WORK TO BE COMPLETED: Please output the section of the listing below that opens with the line containing "(IHC) photomicrograph has" and closes with the line containing "of benign thyroid", exactly and with nothing else.

== Segment start ==

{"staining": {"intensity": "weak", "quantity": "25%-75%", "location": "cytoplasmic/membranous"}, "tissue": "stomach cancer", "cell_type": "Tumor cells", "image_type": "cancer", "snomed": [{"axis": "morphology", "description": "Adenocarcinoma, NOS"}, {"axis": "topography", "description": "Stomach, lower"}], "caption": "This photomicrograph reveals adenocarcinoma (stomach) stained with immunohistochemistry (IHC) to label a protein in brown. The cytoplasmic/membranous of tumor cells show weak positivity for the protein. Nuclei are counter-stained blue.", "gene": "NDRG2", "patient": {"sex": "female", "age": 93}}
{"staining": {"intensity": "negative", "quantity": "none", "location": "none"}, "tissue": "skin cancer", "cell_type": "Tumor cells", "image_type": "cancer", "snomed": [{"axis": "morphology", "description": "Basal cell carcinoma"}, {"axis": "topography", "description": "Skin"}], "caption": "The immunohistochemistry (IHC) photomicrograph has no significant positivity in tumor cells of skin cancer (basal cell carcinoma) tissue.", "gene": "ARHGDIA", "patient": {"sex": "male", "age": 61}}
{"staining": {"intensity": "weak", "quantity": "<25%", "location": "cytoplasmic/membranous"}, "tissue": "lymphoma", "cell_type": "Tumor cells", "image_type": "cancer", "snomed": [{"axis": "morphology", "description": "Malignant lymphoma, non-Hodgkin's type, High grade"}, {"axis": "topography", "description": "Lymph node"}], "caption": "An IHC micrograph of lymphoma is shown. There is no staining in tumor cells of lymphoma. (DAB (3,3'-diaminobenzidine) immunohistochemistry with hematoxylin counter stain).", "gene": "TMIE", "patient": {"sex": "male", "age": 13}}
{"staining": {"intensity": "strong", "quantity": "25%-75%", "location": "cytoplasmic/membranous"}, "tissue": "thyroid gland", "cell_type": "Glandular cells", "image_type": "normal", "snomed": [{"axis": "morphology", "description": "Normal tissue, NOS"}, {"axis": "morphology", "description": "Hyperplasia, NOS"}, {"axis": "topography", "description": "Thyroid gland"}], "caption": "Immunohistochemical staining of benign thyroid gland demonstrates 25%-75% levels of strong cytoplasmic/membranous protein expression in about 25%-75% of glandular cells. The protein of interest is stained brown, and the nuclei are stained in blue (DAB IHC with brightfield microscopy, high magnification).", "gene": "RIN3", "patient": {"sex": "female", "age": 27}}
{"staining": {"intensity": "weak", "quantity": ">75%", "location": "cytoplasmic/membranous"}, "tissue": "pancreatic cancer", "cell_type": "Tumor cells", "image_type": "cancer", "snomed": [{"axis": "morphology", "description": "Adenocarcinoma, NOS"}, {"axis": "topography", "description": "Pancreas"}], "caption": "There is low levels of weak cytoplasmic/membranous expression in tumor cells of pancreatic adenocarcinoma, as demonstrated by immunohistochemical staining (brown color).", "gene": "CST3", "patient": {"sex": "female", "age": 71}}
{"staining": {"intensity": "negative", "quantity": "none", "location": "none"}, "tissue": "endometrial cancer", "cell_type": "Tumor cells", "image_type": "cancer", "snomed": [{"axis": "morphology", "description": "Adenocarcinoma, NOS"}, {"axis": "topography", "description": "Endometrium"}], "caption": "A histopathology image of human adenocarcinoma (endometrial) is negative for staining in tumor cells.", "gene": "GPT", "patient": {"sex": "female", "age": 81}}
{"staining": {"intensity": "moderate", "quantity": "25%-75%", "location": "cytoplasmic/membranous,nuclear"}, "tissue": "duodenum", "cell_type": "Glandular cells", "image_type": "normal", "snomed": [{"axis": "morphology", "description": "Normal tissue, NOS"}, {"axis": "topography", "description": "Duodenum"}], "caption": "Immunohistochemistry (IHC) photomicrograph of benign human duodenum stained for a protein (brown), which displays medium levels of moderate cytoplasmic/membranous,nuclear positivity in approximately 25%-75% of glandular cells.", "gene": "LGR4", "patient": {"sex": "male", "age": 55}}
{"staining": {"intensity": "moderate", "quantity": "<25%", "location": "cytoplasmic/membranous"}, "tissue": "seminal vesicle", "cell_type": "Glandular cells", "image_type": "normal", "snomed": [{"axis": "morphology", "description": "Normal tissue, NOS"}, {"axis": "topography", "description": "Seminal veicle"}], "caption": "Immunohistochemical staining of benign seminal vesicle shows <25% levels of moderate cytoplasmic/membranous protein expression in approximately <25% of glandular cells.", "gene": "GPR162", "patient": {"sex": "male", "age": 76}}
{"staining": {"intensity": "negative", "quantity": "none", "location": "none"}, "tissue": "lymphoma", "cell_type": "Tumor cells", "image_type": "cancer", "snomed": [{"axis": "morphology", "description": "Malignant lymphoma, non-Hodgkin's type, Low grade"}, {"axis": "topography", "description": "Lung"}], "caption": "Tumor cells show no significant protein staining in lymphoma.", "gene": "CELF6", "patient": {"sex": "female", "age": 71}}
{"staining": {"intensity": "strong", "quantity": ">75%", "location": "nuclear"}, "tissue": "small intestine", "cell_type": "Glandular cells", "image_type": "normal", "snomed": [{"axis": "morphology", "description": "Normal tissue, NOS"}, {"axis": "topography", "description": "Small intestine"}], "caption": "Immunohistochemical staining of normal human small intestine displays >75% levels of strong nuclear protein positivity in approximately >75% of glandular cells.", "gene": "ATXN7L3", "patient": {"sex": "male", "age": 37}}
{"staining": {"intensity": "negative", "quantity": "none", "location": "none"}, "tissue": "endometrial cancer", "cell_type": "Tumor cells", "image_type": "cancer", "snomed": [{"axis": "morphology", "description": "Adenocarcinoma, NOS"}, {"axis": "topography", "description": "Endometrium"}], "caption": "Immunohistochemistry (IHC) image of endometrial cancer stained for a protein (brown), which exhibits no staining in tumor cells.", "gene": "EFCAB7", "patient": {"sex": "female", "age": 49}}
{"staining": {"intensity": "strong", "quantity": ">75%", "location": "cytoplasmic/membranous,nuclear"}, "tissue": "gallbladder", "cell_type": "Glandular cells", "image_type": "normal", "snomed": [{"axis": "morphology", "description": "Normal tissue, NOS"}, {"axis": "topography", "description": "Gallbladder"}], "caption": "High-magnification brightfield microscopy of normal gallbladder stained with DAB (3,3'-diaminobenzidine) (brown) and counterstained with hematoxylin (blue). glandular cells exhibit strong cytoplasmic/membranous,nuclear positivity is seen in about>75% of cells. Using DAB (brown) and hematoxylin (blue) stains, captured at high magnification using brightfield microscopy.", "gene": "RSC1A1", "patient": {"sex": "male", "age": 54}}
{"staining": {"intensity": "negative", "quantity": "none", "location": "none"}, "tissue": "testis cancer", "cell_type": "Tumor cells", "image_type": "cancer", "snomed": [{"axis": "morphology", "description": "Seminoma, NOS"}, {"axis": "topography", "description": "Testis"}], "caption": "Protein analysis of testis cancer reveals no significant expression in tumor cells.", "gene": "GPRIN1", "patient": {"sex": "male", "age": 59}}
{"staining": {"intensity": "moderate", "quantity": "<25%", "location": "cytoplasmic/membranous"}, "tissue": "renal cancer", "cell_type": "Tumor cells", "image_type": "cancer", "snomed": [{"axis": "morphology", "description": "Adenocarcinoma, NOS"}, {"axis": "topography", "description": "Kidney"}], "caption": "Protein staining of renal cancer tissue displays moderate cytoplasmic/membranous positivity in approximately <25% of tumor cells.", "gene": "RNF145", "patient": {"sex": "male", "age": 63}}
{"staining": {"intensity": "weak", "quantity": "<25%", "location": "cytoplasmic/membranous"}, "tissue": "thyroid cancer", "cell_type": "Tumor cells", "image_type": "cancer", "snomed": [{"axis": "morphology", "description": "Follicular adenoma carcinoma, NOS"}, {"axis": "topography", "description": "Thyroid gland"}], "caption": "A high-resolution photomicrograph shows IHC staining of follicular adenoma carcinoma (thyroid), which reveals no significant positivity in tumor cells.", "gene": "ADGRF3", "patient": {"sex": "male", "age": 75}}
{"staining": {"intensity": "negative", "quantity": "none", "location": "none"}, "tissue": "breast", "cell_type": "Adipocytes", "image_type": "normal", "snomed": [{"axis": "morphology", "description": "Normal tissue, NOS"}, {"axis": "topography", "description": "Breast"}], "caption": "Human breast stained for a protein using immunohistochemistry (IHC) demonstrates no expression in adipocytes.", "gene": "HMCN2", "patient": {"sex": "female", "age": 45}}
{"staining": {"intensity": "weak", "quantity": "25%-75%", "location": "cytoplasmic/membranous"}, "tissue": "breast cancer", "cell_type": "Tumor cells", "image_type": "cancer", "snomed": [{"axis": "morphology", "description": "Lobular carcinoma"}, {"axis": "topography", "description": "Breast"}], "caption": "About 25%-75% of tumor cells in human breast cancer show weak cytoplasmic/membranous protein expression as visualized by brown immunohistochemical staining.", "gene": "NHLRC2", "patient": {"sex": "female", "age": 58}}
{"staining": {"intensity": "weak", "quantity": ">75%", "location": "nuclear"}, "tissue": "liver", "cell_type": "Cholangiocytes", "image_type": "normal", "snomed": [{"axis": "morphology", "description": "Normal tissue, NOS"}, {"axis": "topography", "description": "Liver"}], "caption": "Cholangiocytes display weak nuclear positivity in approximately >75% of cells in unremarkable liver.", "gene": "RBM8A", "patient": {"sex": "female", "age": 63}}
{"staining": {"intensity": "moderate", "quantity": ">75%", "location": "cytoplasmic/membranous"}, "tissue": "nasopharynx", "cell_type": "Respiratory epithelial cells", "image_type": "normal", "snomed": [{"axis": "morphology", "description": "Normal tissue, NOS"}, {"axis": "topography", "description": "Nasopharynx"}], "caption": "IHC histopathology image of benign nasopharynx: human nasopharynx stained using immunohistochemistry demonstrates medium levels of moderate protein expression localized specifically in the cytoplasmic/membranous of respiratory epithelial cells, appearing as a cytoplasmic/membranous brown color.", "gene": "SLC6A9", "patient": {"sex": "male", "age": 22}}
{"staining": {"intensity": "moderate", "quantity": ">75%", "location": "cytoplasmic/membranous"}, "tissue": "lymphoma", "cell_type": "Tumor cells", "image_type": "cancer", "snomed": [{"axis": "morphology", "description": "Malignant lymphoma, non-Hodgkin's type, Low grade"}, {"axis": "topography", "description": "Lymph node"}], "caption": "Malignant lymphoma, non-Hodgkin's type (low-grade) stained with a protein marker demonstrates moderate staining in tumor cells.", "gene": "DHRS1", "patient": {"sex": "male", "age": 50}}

== Segment end ==

ANSWER SPACE:
{"staining": {"intensity": "negative", "quantity": "none", "location": "none"}, "tissue": "skin cancer", "cell_type": "Tumor cells", "image_type": "cancer", "snomed": [{"axis": "morphology", "description": "Basal cell carcinoma"}, {"axis": "topography", "description": "Skin"}], "caption": "The immunohistochemistry (IHC) photomicrograph has no significant positivity in tumor cells of skin cancer (basal cell carcinoma) tissue.", "gene": "ARHGDIA", "patient": {"sex": "male", "age": 61}}
{"staining": {"intensity": "weak", "quantity": "<25%", "location": "cytoplasmic/membranous"}, "tissue": "lymphoma", "cell_type": "Tumor cells", "image_type": "cancer", "snomed": [{"axis": "morphology", "description": "Malignant lymphoma, non-Hodgkin's type, High grade"}, {"axis": "topography", "description": "Lymph node"}], "caption": "An IHC micrograph of lymphoma is shown. There is no staining in tumor cells of lymphoma. (DAB (3,3'-diaminobenzidine) immunohistochemistry with hematoxylin counter stain).", "gene": "TMIE", "patient": {"sex": "male", "age": 13}}
{"staining": {"intensity": "strong", "quantity": "25%-75%", "location": "cytoplasmic/membranous"}, "tissue": "thyroid gland", "cell_type": "Glandular cells", "image_type": "normal", "snomed": [{"axis": "morphology", "description": "Normal tissue, NOS"}, {"axis": "morphology", "description": "Hyperplasia, NOS"}, {"axis": "topography", "description": "Thyroid gland"}], "caption": "Immunohistochemical staining of benign thyroid gland demonstrates 25%-75% levels of strong cytoplasmic/membranous protein expression in about 25%-75% of glandular cells. The protein of interest is stained brown, and the nuclei are stained in blue (DAB IHC with brightfield microscopy, high magnification).", "gene": "RIN3", "patient": {"sex": "female", "age": 27}}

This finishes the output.